Mechanisms of conversion of human white to brown adipocytes – miRBAT

The increase in the frequency of overweight/obese people has reached a qualified epidemic stage with more than one billion overweight (IMC > 25 kg/m2) and at least 300 millions clinically obese (BMI > 30 kg/m2) with tremendous costs for health care systems. A positive energy balance, which is accompanied by an increase in body weight due to increase in the white adipose tissue (WAT) mass, is resulting from an imbalance between energy intake and energy expenditure. During the last two decades, the major scientific and financial contributions have focused on studies of genetic factors in response to an ‘’obesogenic'' environment. This approach now appears rather disappointing in terms of Public Health. Regarding energy expenditure, brown adipose tissue (BAT) has been long known in rodents to dissipate caloric excess through diet-induced thermogenesis. In contrast to early contention, healthy adult humans possess BAT with a potential for metabolic significance. During the 3 last years, active BAT was found in small amounts in healthy adult human localized in various anatomical sites (supra-clavicular area, neck, para-vertebral area). Therefore, the identification of factors leading to increased mass/activity of human BAT are of great interest for the treatment of overweight and obesity as well as for associated diseases. For that purpose, we set up a unique cellular model, i.e. multipotent stem cells derived from human adipose tissue (hMADS cells), which differentiate into white adipocytes and are also able to convert into functional brown adipocytes upon chronic activation of PPAR?, a nuclear receptor of the PPAR family (Peroxisome proliferator-activated receptor) (Elabd et al, 2009). Moreover, one class of small regulators – microRNA (miRNA)- was identified and showing a functional activity in several biological processes and associated diseases. At the present time, more than 900 mature microARN were identified and predict to control at least 50% of the whole set of genes. Although, low number of miRNA have been implicated in the differentiation of human white adipocyte, no miRNA has been described so far to play a role in the conversion of white into brown adipocytes and in the regulation of key metabolic pathways.

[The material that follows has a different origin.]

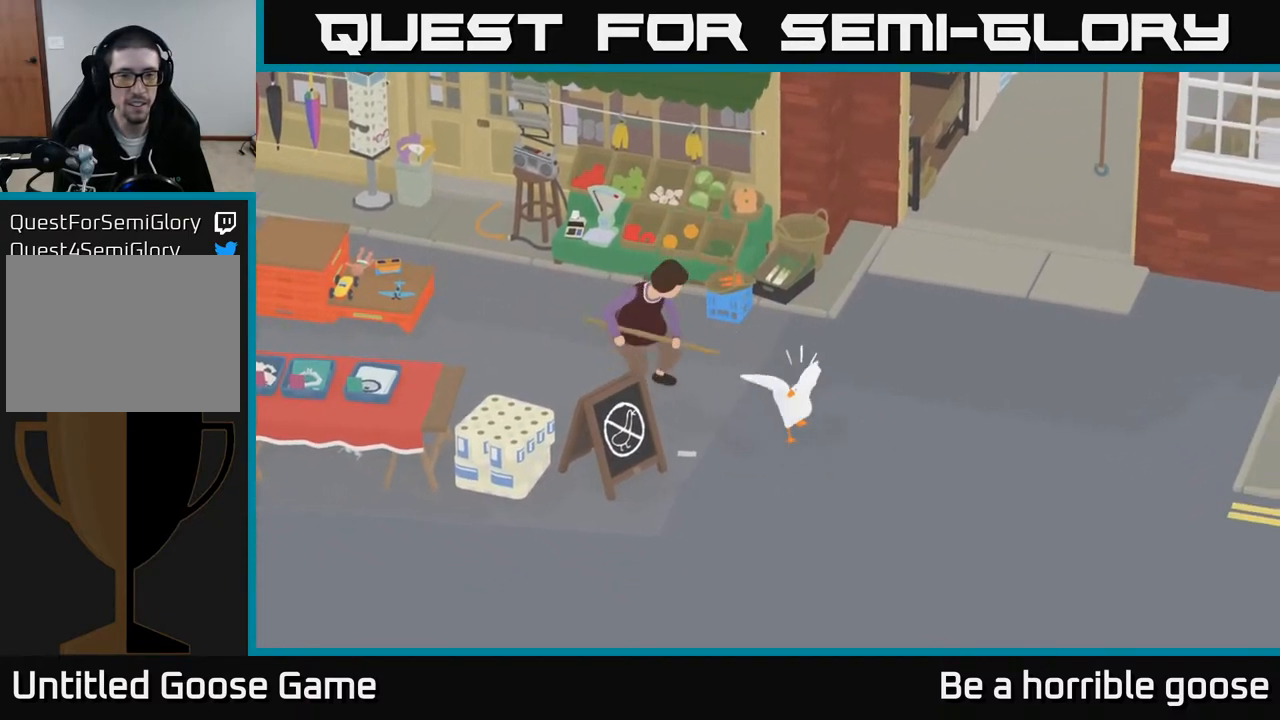
{"buttons": [], "left_stick": "down-left", "right_stick": "center", "events": [[33, "left_stick", "down-left"]]}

In order to identify miRNAs and mRNAs involved in the regulation of the conversion of human white to brown adipocytes and in that of the key metabolic pathways, we will perform in vitro studies and are proposing the following aims: 1) to identify miRNAs and mRNAs responding to the activation of PPAR? during the conversion of the human white into brown adipocytes; 2) to identify miRNAs and mRNAs responding to the activation of PPARa in white and brown adipocytes; 3) to analyze key metabolic pathways and mitochondriogenesis in white versus brown adipocytes and to assess the effects of the identified candidates and 4) to validate the functional role of identified miRNAs and mRNAs. The results thus obtained will bring an important contribution to the identification miRNAs and mRNAs as gatekeepers in the conversion of white to brown adipocytes and metabolic pathways involved in energy expenditure, with a special emphasis on weight gain/obesity issues, thereby paving a way for the development of new therapies and commercial applications.